→ Extrait proposé:
########

C’est l’un des articles les plus techniques du budget de la Sécu (PLFSS) 2024, mais sans doute aussi l’un des plus concrets pour les médecins. Le gouvernement a décidé d’appuyer fortement sur l’accélérateur des parcours de soins coordonnés. Son objectif : passer de la logique expérimentale qui prévaut depuis cinq ans à une réelle transformation de l’exercice sur le terrain – partout et avec tous les volontaires.
En discussion au Parlement, l’article 22 du PLFSS inscrit dans le droit commun les organisations de soins innovantes dites « article 51 » (de loi Sécu 2018), dont le financement revêtait jusqu’ici un caractère expérimental car dérogatoire (lire ci-contre). En clair, étaient étiquetés « article 51 » ces financements collectifs (pour l'essentiel au forfait et non à l’acte) distribués à des équipes hospitalières, médico-sociales ou libérales impliquées dans la construction de parcours de soins innovants et habilités.
Catalogue
Afin de pousser les soignants à travailler davantage en équipe et en réseau – surtout les libéraux –, l'exécutif entend inscrire dans le marbre législatif les expérimentations déjà validées et celles à venir. Avec un nouveau nom : « parcours coordonnés renforcés ».
L’idée est d'intégrer les innovations dans un « catalogue » de parcours adaptés dans lesquels les médecins volontaires pourront piocher afin de les reproduire auprès de leurs patients, lorsque la prise en charge le nécessite. Le ministère a déjà identifié quatre parcours : l’obésité pour les patients en échec thérapeutique, la rééducation cardiaque en ville ; la rééducation respiratoire à domicile ; et les troubles du langage et de l’apprentissage chez les enfants. D'autres doivent suivre.

########

→ Données fournies:

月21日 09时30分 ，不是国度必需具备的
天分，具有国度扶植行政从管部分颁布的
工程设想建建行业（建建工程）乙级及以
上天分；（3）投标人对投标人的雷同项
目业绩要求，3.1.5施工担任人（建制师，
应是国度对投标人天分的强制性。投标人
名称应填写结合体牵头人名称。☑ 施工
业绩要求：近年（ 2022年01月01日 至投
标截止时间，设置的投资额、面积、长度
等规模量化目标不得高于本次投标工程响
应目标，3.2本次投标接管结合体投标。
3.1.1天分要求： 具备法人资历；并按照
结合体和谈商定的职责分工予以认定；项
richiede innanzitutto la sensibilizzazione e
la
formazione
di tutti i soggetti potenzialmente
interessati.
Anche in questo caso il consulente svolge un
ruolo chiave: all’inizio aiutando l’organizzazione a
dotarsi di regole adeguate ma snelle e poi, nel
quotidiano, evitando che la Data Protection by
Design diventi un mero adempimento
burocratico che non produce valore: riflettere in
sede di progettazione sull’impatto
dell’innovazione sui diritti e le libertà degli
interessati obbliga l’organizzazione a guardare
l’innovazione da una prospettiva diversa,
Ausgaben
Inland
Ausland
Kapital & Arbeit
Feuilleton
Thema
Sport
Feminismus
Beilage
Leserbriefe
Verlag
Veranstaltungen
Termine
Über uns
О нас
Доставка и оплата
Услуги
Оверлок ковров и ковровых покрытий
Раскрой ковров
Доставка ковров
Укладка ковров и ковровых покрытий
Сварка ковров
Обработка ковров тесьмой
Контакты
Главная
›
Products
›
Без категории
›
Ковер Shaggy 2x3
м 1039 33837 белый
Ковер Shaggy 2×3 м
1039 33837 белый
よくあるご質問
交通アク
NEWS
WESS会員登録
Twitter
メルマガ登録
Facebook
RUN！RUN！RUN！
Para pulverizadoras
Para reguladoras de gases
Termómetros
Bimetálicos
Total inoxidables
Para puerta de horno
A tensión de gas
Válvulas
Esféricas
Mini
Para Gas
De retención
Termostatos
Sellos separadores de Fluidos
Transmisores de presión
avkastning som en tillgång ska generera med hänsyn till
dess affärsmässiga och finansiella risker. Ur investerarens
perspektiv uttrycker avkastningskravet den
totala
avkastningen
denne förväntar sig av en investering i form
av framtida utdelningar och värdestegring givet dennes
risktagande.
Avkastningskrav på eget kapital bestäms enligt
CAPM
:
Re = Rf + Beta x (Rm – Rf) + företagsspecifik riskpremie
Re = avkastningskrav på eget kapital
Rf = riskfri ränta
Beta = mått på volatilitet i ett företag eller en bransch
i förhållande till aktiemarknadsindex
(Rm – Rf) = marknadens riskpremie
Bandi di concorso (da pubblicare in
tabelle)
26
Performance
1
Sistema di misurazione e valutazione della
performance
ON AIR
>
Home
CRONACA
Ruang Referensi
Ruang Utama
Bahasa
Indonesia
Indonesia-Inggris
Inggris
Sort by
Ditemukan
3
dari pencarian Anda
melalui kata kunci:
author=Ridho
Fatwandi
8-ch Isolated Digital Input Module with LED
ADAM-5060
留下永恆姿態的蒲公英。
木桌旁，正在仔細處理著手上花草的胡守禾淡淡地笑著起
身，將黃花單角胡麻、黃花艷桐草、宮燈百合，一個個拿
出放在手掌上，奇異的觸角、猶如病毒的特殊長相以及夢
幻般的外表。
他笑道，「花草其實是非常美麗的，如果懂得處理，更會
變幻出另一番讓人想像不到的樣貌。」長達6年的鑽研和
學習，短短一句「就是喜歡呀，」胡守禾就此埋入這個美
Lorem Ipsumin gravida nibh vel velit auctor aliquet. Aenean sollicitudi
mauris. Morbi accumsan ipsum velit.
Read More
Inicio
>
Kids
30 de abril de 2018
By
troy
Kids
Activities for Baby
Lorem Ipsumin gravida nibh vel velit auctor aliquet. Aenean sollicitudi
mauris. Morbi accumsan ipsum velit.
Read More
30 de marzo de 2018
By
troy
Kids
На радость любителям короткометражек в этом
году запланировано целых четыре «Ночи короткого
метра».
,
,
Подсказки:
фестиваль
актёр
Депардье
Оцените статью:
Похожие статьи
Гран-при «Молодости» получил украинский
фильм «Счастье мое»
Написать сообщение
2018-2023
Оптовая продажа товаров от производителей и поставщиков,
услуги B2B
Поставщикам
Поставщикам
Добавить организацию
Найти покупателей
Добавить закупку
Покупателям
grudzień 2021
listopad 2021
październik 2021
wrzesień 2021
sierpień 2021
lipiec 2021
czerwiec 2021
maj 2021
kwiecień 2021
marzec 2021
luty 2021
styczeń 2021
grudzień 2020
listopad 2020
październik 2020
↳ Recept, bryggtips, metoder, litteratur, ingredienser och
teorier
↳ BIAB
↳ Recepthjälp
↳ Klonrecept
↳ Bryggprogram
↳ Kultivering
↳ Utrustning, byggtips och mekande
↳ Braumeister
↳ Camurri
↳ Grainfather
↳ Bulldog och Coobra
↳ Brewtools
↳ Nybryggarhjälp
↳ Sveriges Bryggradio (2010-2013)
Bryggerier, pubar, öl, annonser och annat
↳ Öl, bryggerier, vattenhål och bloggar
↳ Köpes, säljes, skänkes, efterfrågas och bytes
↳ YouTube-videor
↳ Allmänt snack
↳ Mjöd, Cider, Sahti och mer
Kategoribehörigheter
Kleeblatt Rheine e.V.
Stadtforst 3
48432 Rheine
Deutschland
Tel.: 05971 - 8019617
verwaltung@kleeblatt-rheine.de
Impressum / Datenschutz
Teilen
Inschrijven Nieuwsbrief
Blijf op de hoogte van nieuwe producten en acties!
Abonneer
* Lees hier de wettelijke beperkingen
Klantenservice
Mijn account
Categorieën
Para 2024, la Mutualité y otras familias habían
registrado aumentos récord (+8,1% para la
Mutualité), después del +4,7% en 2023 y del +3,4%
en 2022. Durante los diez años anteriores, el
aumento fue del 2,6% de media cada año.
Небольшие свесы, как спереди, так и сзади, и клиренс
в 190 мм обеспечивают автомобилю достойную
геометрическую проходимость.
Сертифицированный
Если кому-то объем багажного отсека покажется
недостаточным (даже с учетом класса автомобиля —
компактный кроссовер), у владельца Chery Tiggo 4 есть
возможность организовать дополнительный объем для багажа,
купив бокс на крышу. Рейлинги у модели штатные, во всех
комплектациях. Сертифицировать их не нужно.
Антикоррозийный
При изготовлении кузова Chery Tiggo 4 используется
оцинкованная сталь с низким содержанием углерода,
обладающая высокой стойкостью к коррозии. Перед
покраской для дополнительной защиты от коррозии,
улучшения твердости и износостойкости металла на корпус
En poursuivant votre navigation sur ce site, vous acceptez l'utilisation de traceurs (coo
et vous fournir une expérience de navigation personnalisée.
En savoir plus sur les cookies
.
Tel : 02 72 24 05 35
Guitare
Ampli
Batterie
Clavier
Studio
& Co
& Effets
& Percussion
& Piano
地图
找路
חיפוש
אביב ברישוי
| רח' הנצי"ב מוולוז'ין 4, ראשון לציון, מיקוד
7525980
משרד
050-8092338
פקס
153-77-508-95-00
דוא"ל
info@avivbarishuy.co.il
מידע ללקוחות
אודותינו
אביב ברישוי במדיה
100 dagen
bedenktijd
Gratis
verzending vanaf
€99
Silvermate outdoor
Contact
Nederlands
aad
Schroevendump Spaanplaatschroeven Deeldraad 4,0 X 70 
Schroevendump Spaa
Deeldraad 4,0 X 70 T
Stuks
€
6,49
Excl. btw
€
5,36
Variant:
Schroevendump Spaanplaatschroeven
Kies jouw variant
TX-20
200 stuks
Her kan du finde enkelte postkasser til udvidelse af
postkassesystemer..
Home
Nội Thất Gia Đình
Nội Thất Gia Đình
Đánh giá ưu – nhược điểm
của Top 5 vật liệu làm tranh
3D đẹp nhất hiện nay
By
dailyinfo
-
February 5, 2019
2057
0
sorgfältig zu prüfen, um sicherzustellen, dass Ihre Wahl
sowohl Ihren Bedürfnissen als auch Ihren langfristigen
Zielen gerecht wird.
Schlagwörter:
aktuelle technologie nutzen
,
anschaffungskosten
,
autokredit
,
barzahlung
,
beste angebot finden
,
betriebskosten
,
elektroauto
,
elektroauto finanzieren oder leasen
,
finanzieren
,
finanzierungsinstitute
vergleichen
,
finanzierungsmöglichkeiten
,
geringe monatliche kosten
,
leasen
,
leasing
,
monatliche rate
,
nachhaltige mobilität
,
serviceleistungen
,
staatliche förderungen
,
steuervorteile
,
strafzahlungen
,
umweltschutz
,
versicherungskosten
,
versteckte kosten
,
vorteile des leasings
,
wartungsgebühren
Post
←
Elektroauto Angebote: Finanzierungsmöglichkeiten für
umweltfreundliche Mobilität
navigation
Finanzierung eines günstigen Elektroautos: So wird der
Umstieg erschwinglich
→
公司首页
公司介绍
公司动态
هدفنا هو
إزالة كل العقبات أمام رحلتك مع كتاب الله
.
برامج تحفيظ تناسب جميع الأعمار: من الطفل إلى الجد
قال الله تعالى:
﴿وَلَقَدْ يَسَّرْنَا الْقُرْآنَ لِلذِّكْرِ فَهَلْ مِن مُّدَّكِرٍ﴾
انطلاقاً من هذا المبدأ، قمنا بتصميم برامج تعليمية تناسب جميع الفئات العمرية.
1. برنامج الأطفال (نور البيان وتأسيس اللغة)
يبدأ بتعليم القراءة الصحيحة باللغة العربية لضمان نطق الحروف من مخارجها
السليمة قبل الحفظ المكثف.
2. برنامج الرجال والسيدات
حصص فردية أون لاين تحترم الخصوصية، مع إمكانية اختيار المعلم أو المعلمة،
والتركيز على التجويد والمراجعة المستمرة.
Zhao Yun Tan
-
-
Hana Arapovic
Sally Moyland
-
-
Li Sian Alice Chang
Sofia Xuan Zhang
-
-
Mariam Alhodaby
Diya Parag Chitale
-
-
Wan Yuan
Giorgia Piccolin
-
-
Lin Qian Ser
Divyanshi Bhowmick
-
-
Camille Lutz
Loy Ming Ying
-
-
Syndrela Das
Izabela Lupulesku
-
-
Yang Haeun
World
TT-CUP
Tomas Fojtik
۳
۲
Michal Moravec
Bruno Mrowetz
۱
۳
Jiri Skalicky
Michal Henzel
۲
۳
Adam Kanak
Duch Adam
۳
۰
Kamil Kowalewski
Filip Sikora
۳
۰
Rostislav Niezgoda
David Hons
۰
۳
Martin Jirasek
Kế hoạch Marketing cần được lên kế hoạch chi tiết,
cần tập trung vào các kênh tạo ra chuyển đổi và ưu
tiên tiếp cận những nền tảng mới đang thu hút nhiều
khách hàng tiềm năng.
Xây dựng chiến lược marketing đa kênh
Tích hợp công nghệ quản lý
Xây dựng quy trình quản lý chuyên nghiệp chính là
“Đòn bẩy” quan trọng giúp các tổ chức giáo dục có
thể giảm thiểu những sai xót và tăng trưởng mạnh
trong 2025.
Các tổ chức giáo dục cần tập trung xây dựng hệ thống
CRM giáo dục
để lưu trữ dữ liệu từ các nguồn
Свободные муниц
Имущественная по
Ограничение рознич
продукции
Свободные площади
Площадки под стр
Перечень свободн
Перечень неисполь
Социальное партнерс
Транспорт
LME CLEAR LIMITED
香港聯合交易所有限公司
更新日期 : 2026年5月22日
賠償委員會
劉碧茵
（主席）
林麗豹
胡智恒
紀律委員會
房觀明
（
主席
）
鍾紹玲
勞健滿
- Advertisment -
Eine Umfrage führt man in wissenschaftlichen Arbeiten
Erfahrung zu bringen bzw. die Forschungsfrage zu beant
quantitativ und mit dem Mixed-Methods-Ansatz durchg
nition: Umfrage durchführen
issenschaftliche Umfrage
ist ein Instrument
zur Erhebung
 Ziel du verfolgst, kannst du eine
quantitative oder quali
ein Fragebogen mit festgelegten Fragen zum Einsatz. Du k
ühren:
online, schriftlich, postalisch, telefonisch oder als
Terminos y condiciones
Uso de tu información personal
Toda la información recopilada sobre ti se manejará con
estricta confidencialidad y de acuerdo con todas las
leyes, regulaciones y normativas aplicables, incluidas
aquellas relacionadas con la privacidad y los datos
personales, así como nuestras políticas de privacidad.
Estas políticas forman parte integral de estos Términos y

########

Rédigez la suite de l'article sur les parcours de soins coordonnés du PLFSS 2024, en reprenant juste après sa dernière phrase.

→ Réponse ci-dessous:
À la clé, de l’argent bien sûr, mais aussi du temps. « Prenons un cardiologue qui travaille en collectif et est rémunéré à l’acte, analyse Véronique Lacam, présidente du cabinet de conseil Proxicare. Demain, s’il le souhaite, lui et ses collègues seront payés au forfait pour suivre un patient tout au long de sa rééducation cardiaque. Le budget pourra servir à rémunérer un coordinateur externe, un professeur d’activité physique adapté, etc. Cet article 22 donne aux médecins la possibilité d’obtenir des financements au parcours qu’ils sollicitent depuis des années ». Les modalités d'organisation de chaque parcours ainsi que des prestations couvertes par ceux-ci seront prévues par arrêté.
Moulinette ministérielle
Au-delà des bonnes intentions, des interrogations sur le déploiement du dispositif demeurent. Qui concoctera le catalogue de parcours, lui aussi fixé par arrêté ? Les médecins et les sociétés savantes seront-ils associés ? Va-t-on vers des parcours par discipline ou par pathologie complexe ? Comment s'assurer que l'esprit et la créativité des projets initiaux ne seront pas broyés par la moulinette ministérielle ? Et si reste à charge il y a pour le patient, quelle sera l'implication des complémentaires santé ? La méthode interroge aussi. Dans l'Hémicycle, plusieurs députés ont contesté la « fixation unilatérale » de règles (organisationnelles et tarifaires) en provenance de Paris qui pourraient percuter les innovations du terrain.
Dernière inconnue : quelles structures seront habilitées à percevoir les financements ? Le texte de loi réclame des murs et la pratique du mécanisme de tiers payant. Maisons et centres de santé, établissements, Ehpad, pharmacies et cabinets infirmiers pourraient donc y prétendre naturellement. Pour les communautés professionnelles territoriales de santé (CPTS) et les équipes de soins primaires (ESP) et spécialisées (ESS), il faudra attendre les règles du jeu définitives.
Amendé ou non, l'article 22 risque de marquer une étape clé dans la façon de concevoir l'organisation et le financement des soins, confirmant au passage la prise de distance des pouvoirs publics avec le paiement à l'activité et à l'acte.